**The task**
For the word "IPTouch", give the number of lines in these entries that contain it, with nothing else.

**Extracted page text data**
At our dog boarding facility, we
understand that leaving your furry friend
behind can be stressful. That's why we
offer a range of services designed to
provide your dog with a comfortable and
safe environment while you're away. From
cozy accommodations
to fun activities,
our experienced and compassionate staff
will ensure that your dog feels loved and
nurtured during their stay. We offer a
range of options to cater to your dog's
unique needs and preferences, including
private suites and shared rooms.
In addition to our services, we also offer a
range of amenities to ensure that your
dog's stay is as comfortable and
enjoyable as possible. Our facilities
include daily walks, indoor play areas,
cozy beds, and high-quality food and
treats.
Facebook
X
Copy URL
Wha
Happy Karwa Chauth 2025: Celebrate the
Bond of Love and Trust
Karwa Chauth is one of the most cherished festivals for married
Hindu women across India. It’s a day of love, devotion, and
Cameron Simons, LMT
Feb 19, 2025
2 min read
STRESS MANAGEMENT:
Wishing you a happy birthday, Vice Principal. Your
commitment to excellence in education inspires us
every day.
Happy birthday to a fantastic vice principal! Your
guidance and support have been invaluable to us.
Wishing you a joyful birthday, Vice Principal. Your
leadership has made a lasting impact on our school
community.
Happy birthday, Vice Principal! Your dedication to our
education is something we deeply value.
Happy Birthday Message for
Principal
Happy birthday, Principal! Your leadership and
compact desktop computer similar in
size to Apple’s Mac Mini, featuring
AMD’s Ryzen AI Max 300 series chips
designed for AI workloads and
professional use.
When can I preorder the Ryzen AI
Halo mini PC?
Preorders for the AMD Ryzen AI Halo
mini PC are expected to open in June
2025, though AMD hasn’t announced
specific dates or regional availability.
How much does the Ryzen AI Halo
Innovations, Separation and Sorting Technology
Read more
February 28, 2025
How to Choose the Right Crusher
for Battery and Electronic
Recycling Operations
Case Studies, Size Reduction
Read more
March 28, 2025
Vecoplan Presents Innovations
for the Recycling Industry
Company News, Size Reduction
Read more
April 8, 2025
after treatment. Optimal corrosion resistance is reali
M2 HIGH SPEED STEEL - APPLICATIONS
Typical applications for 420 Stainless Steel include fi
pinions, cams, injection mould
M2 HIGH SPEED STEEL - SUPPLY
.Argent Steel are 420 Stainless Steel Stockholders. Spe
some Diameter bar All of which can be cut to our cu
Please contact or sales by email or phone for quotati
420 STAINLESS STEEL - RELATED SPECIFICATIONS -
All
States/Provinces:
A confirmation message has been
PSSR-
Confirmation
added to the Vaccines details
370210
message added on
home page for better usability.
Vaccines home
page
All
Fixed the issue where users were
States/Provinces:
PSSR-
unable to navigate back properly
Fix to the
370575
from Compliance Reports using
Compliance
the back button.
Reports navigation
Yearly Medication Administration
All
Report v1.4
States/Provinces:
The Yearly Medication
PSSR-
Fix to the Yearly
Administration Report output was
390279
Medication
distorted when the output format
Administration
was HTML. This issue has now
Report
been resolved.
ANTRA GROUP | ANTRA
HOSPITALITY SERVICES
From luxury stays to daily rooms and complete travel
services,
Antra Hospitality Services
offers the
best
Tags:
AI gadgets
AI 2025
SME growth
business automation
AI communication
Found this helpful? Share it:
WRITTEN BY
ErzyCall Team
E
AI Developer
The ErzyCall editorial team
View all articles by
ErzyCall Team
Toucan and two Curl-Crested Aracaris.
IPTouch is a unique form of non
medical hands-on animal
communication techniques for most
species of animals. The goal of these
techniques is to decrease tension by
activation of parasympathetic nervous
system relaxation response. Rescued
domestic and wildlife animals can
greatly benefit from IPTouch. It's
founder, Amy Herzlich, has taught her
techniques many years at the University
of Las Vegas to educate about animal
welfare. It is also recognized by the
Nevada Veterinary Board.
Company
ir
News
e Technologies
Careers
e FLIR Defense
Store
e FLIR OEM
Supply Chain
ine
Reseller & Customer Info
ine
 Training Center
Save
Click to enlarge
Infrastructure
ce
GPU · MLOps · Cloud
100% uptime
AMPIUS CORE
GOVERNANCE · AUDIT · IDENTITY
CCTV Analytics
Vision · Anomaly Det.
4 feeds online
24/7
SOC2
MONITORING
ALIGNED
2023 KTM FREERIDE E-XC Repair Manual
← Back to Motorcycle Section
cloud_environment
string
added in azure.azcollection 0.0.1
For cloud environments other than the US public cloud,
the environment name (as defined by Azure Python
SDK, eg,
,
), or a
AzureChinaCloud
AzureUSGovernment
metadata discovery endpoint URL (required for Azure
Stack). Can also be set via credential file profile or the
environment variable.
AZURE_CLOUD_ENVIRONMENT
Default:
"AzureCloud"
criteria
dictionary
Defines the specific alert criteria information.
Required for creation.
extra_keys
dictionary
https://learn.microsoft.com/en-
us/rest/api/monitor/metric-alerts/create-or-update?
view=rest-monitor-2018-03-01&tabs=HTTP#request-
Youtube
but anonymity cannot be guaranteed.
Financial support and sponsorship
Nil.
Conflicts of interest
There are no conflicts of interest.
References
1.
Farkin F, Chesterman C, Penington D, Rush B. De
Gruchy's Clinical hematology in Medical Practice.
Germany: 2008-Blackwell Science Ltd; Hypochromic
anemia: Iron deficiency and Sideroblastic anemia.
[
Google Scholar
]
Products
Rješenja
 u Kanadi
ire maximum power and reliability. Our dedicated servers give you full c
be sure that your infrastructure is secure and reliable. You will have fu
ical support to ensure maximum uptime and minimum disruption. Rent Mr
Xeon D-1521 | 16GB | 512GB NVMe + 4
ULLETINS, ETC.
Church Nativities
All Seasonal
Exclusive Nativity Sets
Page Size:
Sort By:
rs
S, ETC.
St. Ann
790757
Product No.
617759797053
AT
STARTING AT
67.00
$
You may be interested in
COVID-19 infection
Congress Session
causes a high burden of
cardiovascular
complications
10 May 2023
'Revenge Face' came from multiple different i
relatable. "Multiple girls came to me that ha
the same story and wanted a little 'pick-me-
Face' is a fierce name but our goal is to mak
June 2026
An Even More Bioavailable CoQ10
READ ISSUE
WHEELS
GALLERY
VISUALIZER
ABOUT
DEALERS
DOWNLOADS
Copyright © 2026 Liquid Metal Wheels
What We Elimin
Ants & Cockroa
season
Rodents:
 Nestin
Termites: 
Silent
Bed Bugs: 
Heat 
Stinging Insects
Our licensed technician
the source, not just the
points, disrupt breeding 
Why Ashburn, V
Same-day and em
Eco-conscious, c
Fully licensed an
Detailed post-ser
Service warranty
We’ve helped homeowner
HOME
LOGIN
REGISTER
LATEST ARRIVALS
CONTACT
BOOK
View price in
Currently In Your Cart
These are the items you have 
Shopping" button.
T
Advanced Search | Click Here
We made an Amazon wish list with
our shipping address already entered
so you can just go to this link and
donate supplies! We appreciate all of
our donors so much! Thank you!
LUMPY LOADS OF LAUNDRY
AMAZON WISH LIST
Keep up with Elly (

**Exercise result**
2